Yeah, those are the things that I imagine Jesus' friends thinking in that in-between time.  They watched him die after all those miracles and teaching and wisdom.  He died, just as we all will.  And they were left to put it together for themselves.  Left to chose to give it up, or to find a way to make sense from the senseless.

Aren't we in much the same position?  I know the things God has done in my life.  I know the times I have been a part of the movement of the Spirit.  I know that God has been near me.  But there are times when there is a void.

I pray and no one is listening.  I seek and no one is there.  I cry out and hear my echo.  I wait and feel nothing.

What do we do when our senses say there is nothing?  That what was there has left the room?

On my journey, I learned a priceless lesson-to gather evidence of God, of God's interaction in my life.  Long before I knew Jesus, I saw God's presence in my life.  It is this grace hide and seek that we play.  And having evidence to hold onto is so important for me.

I have been in one of those waiting places for a few months.  Not really struggling, but God has been pretty quiet.  I joke with him that he has gone on vacation and I wait for him to return.  I suppose that I have gotten a bit used to this ebb and flow of God's in my life.  I have also grown confident that he will return.  I have evidence.  I have seen it happen.  I trust him because I have watched him. 

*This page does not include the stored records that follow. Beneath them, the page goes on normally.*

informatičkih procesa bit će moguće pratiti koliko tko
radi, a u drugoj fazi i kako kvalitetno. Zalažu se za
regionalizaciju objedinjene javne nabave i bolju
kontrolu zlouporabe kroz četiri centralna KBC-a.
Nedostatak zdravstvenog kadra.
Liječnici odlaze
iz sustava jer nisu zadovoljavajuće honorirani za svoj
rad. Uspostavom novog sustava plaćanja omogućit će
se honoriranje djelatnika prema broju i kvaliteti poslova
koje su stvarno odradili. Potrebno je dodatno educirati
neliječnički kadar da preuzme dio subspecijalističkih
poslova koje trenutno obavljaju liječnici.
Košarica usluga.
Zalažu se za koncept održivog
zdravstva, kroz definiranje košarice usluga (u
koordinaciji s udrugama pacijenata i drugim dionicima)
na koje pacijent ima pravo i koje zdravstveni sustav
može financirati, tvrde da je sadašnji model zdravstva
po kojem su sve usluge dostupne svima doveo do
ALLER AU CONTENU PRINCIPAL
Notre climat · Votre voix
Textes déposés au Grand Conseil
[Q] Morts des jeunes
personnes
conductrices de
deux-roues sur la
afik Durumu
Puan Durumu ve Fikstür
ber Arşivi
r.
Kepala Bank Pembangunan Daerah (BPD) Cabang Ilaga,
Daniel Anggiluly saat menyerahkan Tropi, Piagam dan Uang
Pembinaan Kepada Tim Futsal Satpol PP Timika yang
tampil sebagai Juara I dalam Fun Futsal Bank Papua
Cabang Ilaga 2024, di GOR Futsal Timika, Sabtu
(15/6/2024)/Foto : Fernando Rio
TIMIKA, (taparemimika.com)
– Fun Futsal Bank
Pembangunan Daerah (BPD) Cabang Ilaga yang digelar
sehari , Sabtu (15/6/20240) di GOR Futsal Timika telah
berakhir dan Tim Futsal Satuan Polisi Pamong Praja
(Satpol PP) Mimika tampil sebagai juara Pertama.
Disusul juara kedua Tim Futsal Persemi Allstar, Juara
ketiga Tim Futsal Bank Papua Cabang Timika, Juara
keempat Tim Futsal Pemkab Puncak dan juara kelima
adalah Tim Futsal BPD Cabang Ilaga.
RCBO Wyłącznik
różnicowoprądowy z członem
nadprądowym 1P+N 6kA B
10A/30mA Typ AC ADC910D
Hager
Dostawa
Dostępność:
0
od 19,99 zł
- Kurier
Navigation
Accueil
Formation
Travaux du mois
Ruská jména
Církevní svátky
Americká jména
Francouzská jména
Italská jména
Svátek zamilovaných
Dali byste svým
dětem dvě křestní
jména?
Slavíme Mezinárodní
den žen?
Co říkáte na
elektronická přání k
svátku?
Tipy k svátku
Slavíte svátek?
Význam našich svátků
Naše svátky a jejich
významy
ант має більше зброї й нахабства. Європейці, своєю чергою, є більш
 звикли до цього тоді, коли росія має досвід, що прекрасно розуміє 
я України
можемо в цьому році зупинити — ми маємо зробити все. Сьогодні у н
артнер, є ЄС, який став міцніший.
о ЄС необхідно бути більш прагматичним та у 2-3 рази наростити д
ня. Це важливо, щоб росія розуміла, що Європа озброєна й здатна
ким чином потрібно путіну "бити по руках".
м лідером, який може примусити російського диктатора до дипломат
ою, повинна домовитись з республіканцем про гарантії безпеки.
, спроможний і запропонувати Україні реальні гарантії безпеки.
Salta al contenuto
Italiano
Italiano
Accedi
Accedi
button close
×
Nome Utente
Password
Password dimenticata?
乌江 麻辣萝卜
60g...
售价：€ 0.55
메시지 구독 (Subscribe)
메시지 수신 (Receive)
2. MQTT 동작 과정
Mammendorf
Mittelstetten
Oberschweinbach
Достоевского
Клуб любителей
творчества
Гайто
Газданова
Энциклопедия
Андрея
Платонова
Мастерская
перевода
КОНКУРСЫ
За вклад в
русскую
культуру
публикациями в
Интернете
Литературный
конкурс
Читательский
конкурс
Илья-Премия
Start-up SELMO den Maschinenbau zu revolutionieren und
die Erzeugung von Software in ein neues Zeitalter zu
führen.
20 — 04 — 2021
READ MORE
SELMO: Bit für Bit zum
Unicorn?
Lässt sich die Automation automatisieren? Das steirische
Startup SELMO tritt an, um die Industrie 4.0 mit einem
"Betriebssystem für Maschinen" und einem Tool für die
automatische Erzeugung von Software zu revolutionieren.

Maybe not all his friends doubted while they waited on Saturday.

Perhaps that is why John was with him at the cross, not hiding in the shadows.  He loved him and trusted him to be faithful despite all natural appearances that told him otherwise.  John had evidence that Jesus was no regular person.  That there was something beyond the natural.

I will also wait patiently.  For that time when my God comes back. For that time when my God asks me to be a part of his plan.  For my God.  Because there really isn't anything else for me.  Or for you. 

So wait on him.  Remember.  Wonder at the things that you have been given, walked through, saved from.  He is coming back.